More and more people continue to be sentenced to death, to hang until they die. They would have been found guilty of cold-blooded murder and, according to Zimbabwean laws, a killer must also be killed.

More than 50 condemned prisoners languish inside Chikurubi Maximum Security Prison on the outskirts of Harare today as they wait for their date with the hangman.

That date does not appear to be imminent, however, as Zimbabwe has no hangman. There are campaigns going on against capital punishment and Cabinet is said to have that issue on its agenda as well.

Arguments against the death penalty include moral issues and matters of the conscience. Judges who pass the death sentence apparently do so against their will, but only because that is what the law says.

They try very hard to find extenuating circumstances in a bid to avoid sending convicts to the gallows.

Those against the death penalty must not slack in their fight until Zimbabwe lawmakers realise the primitiveness of such a statute which has been thrown away in the majority of countries around us. Being on death row is not a joke.

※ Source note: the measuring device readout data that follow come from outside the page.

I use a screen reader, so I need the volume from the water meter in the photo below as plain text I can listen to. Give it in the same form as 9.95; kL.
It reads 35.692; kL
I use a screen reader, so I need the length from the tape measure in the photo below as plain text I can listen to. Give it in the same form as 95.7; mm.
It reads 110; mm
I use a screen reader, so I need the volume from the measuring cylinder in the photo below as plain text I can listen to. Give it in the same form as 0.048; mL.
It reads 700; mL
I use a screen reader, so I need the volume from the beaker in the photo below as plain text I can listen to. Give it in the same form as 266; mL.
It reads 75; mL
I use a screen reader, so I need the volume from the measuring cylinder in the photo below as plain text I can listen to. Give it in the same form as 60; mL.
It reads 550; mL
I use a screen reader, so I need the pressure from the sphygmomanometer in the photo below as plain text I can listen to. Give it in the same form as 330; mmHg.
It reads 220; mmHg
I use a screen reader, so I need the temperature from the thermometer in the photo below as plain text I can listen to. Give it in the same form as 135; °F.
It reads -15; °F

Some of the prisoners on death row have languished in solitary confinement for more than a decade. Their petitions for mercy have been rejected by President Robert Mugabe.

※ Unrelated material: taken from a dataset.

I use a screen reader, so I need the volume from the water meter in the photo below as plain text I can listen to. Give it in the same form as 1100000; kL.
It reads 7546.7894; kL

George Manyonga has spent 13 years awaiting execution, while James Dube and Bright Gwashinga have waited to be hanged for 10 and five years respectively.

Aaron Masongo was sentenced to death last week and will join the long list of condemned people that are in prison waiting to be executed.

At least 65 people have been hanged in Zimbabwe since independence in 1980. But it is unlikely that those currently on death row will be executed any time soon. Chikurubi has searched high and low for a hangman for years now, but in vain.

Prison officials say the job of a hangman involves techniques and procedures that are very simple to learn. The candidate for the job need not possess any previous experience, neither does he have to be literate.

Officials at Chikurubi confirmed they had failed to recruit a hangman. Zimbabwe is one of the few countries in the world that still have capital punishment on their statute books.

With more 50 prisoners on death row, there is growing agitation for the abolition of capital punishment through the ongoing constitution-making process. Of the 50 plus convicts on death row, a dozen have petitioned the President for clemency.

The rest are destined to hang, once an executioner is found.

Human rights groups have, for some time now, been circulating petitions calling for the abolition of the death penalty.

A draft constitution proposed by civil rights activists says judicial executions should be stopped.

Several prisoners on death row have had their sentences commuted to life imprisonment after the Supreme Court ruled it inhumane to delay their execution.

Zimbabwe should, like its neighbours in the region, reconsider the issue of capital punishment.